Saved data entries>
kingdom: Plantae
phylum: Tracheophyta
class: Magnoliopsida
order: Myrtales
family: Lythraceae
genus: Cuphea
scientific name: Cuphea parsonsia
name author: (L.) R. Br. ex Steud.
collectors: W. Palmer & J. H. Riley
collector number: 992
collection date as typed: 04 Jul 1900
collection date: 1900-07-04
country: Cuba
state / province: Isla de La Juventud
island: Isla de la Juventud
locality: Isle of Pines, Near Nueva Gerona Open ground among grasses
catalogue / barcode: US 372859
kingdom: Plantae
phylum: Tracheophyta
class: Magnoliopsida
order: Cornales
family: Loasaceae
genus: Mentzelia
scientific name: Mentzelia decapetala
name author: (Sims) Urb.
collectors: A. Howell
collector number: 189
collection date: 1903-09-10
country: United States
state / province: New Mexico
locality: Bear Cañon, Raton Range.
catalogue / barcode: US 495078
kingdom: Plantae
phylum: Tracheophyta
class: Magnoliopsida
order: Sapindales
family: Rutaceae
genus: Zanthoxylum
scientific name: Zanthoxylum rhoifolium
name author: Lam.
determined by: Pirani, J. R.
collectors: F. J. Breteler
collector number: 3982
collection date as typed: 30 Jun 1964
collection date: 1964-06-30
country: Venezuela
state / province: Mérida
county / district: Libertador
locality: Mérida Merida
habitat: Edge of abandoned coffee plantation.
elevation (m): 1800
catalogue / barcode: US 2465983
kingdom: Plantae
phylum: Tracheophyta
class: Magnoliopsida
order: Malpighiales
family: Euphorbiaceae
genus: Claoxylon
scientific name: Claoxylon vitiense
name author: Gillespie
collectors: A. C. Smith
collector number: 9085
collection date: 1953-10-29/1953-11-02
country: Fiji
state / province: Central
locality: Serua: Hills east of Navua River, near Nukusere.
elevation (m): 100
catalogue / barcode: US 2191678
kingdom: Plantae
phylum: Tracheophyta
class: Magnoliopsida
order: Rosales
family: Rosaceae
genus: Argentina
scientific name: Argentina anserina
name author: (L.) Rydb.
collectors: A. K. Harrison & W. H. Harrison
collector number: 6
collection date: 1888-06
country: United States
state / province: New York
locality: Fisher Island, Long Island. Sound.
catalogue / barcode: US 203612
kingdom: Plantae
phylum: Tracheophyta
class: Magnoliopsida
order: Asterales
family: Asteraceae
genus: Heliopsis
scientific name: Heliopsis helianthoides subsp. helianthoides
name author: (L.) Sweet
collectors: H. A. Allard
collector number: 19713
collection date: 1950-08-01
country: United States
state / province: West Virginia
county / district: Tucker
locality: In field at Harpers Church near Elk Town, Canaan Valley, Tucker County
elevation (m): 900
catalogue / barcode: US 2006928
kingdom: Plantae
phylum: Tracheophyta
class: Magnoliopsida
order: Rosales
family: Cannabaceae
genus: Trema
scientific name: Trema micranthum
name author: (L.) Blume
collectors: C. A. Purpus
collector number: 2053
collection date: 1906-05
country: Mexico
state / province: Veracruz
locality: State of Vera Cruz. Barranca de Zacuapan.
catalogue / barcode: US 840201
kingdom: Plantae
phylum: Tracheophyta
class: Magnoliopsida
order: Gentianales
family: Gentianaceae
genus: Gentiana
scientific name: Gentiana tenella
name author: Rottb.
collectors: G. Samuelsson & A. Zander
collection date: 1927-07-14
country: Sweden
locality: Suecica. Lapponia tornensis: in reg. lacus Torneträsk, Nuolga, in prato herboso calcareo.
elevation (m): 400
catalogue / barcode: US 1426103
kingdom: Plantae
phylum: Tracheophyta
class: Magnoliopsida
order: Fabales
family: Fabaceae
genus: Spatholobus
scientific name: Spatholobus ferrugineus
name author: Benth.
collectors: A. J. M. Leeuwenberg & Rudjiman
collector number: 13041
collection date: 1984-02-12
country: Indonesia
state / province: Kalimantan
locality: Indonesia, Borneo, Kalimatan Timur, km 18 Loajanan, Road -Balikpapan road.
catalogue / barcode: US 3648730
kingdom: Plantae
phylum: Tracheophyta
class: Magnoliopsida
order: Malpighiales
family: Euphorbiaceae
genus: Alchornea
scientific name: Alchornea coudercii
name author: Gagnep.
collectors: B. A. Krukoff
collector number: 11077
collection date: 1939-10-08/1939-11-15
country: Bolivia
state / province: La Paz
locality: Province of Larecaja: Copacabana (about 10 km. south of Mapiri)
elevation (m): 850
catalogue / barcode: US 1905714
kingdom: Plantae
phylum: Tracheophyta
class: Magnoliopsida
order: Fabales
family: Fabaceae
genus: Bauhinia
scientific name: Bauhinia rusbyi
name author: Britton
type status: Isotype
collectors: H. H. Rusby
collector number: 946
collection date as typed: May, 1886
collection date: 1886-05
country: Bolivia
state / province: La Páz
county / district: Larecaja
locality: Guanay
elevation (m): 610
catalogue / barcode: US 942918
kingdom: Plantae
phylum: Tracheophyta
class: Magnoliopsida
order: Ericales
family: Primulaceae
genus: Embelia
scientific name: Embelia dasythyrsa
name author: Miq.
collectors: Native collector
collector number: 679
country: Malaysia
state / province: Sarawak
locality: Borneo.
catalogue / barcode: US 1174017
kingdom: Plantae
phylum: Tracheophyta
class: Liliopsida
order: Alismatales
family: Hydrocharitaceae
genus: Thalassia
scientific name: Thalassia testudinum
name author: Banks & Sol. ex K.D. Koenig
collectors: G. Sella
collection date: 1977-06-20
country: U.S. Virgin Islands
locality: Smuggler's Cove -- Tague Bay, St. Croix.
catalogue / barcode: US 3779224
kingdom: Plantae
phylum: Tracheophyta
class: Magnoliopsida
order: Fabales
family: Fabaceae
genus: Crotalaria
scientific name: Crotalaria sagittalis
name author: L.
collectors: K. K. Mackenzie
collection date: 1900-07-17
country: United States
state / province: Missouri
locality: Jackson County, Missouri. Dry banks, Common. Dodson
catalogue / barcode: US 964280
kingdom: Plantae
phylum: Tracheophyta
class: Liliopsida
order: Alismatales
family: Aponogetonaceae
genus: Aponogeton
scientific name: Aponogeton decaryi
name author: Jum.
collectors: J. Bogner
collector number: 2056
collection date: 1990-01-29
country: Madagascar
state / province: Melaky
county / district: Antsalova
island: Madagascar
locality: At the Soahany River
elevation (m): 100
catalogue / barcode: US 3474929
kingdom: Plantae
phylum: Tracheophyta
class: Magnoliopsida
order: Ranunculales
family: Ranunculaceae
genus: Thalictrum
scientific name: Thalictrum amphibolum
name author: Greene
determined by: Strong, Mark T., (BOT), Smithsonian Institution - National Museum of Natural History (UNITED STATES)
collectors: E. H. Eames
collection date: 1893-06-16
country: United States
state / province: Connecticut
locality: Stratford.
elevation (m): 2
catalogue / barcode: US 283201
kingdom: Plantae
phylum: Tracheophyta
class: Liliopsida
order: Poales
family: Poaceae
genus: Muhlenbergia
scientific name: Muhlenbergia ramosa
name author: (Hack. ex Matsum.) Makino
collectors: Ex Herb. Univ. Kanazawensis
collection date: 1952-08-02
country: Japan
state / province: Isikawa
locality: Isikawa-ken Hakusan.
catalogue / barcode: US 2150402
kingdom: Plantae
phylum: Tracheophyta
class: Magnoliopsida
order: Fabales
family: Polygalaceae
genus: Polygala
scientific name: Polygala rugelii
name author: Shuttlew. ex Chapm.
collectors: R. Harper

OBJECTIVE> Please write out the material again, changing every "locality" to "place" and leaving everything else as it is.

CORRECT OUTPUT>
kingdom: Plantae
phylum: Tracheophyta
class: Magnoliopsida
order: Myrtales
family: Lythraceae
genus: Cuphea
scientific name: Cuphea parsonsia
name author: (L.) R. Br. ex Steud.
collectors: W. Palmer & J. H. Riley
collector number: 992
collection date as typed: 04 Jul 1900
collection date: 1900-07-04
country: Cuba
state / province: Isla de La Juventud
island: Isla de la Juventud
place: Isle of Pines, Near Nueva Gerona Open ground among grasses
catalogue / barcode: US 372859
kingdom: Plantae
phylum: Tracheophyta
class: Magnoliopsida
order: Cornales
family: Loasaceae
genus: Mentzelia
scientific name: Mentzelia decapetala
name author: (Sims) Urb.
collectors: A. Howell
collector number: 189
collection date: 1903-09-10
country: United States
state / province: New Mexico
place: Bear Cañon, Raton Range.
catalogue / barcode: US 495078
kingdom: Plantae
phylum: Tracheophyta
class: Magnoliopsida
order: Sapindales
family: Rutaceae
genus: Zanthoxylum
scientific name: Zanthoxylum rhoifolium
name author: Lam.
determined by: Pirani, J. R.
collectors: F. J. Breteler
collector number: 3982
collection date as typed: 30 Jun 1964
collection date: 1964-06-30
country: Venezuela
state / province: Mérida
county / district: Libertador
place: Mérida Merida
habitat: Edge of abandoned coffee plantation.
elevation (m): 1800
catalogue / barcode: US 2465983
kingdom: Plantae
phylum: Tracheophyta
class: Magnoliopsida
order: Malpighiales
family: Euphorbiaceae
genus: Claoxylon
scientific name: Claoxylon vitiense
name author: Gillespie
collectors: A. C. Smith
collector number: 9085
collection date: 1953-10-29/1953-11-02
country: Fiji
state / province: Central
place: Serua: Hills east of Navua River, near Nukusere.
elevation (m): 100
catalogue / barcode: US 2191678
kingdom: Plantae
phylum: Tracheophyta
class: Magnoliopsida
order: Rosales
family: Rosaceae
genus: Argentina
scientific name: Argentina anserina
name author: (L.) Rydb.
collectors: A. K. Harrison & W. H. Harrison
collector number: 6
collection date: 1888-06
country: United States
state / province: New York
place: Fisher Island, Long Island. Sound.
catalogue / barcode: US 203612
kingdom: Plantae
phylum: Tracheophyta
class: Magnoliopsida
order: Asterales
family: Asteraceae
genus: Heliopsis
scientific name: Heliopsis helianthoides subsp. helianthoides
name author: (L.) Sweet
collectors: H. A. Allard
collector number: 19713
collection date: 1950-08-01
country: United States
state / province: West Virginia
county / district: Tucker
place: In field at Harpers Church near Elk Town, Canaan Valley, Tucker County
elevation (m): 900
catalogue / barcode: US 2006928
kingdom: Plantae
phylum: Tracheophyta
class: Magnoliopsida
order: Rosales
family: Cannabaceae
genus: Trema
scientific name: Trema micranthum
name author: (L.) Blume
collectors: C. A. Purpus
collector number: 2053
collection date: 1906-05
country: Mexico
state / province: Veracruz
place: State of Vera Cruz. Barranca de Zacuapan.
catalogue / barcode: US 840201
kingdom: Plantae
phylum: Tracheophyta
class: Magnoliopsida
order: Gentianales
family: Gentianaceae
genus: Gentiana
scientific name: Gentiana tenella
name author: Rottb.
collectors: G. Samuelsson & A. Zander
collection date: 1927-07-14
country: Sweden
place: Suecica. Lapponia tornensis: in reg. lacus Torneträsk, Nuolga, in prato herboso calcareo.
elevation (m): 400
catalogue / barcode: US 1426103
kingdom: Plantae
phylum: Tracheophyta
class: Magnoliopsida
order: Fabales
family: Fabaceae
genus: Spatholobus
scientific name: Spatholobus ferrugineus
name author: Benth.
collectors: A. J. M. Leeuwenberg & Rudjiman
collector number: 13041
collection date: 1984-02-12
country: Indonesia
state / province: Kalimantan
place: Indonesia, Borneo, Kalimatan Timur, km 18 Loajanan, Road -Balikpapan road.
catalogue / barcode: US 3648730
kingdom: Plantae
phylum: Tracheophyta
class: Magnoliopsida
order: Malpighiales
family: Euphorbiaceae
genus: Alchornea
scientific name: Alchornea coudercii
name author: Gagnep.
collectors: B. A. Krukoff
collector number: 11077
collection date: 1939-10-08/1939-11-15
country: Bolivia
state / province: La Paz
place: Province of Larecaja: Copacabana (about 10 km. south of Mapiri)
elevation (m): 850
catalogue / barcode: US 1905714
kingdom: Plantae
phylum: Tracheophyta
class: Magnoliopsida
order: Fabales
family: Fabaceae
genus: Bauhinia
scientific name: Bauhinia rusbyi
name author: Britton
type status: Isotype
collectors: H. H. Rusby
collector number: 946
collection date as typed: May, 1886
collection date: 1886-05
country: Bolivia
state / province: La Páz
county / district: Larecaja
place: Guanay
elevation (m): 610
catalogue / barcode: US 942918
kingdom: Plantae
phylum: Tracheophyta
class: Magnoliopsida
order: Ericales
family: Primulaceae
genus: Embelia
scientific name: Embelia dasythyrsa
name author: Miq.
collectors: Native collector
collector number: 679
country: Malaysia
state / province: Sarawak
place: Borneo.
catalogue / barcode: US 1174017
kingdom: Plantae
phylum: Tracheophyta
class: Liliopsida
order: Alismatales
family: Hydrocharitaceae
genus: Thalassia
scientific name: Thalassia testudinum
name author: Banks & Sol. ex K.D. Koenig
collectors: G. Sella
collection date: 1977-06-20
country: U.S. Virgin Islands
place: Smuggler's Cove -- Tague Bay, St. Croix.
catalogue / barcode: US 3779224
kingdom: Plantae
phylum: Tracheophyta
class: Magnoliopsida
order: Fabales
family: Fabaceae
genus: Crotalaria
scientific name: Crotalaria sagittalis
name author: L.
collectors: K. K. Mackenzie
collection date: 1900-07-17
country: United States
state / province: Missouri
place: Jackson County, Missouri. Dry banks, Common. Dodson
catalogue / barcode: US 964280
kingdom: Plantae
phylum: Tracheophyta
class: Liliopsida
order: Alismatales
family: Aponogetonaceae
genus: Aponogeton
scientific name: Aponogeton decaryi
name author: Jum.
collectors: J. Bogner
collector number: 2056
collection date: 1990-01-29
country: Madagascar
state / province: Melaky
county / district: Antsalova
island: Madagascar
place: At the Soahany River
elevation (m): 100
catalogue / barcode: US 3474929
kingdom: Plantae
phylum: Tracheophyta
class: Magnoliopsida
order: Ranunculales
family: Ranunculaceae
genus: Thalictrum
scientific name: Thalictrum amphibolum
name author: Greene
determined by: Strong, Mark T., (BOT), Smithsonian Institution - National Museum of Natural History (UNITED STATES)
collectors: E. H. Eames
collection date: 1893-06-16
country: United States
state / province: Connecticut
place: Stratford.
elevation (m): 2
catalogue / barcode: US 283201
kingdom: Plantae
phylum: Tracheophyta
class: Liliopsida
order: Poales
family: Poaceae
genus: Muhlenbergia
scientific name: Muhlenbergia ramosa
name author: (Hack. ex Matsum.) Makino
collectors: Ex Herb. Univ. Kanazawensis
collection date: 1952-08-02
country: Japan
state / province: Isikawa
place: Isikawa-ken Hakusan.
catalogue / barcode: US 2150402
kingdom: Plantae
phylum: Tracheophyta
class: Magnoliopsida
order: Fabales
family: Polygalaceae
genus: Polygala
scientific name: Polygala rugelii
name author: Shuttlew. ex Chapm.
collectors: R. Harper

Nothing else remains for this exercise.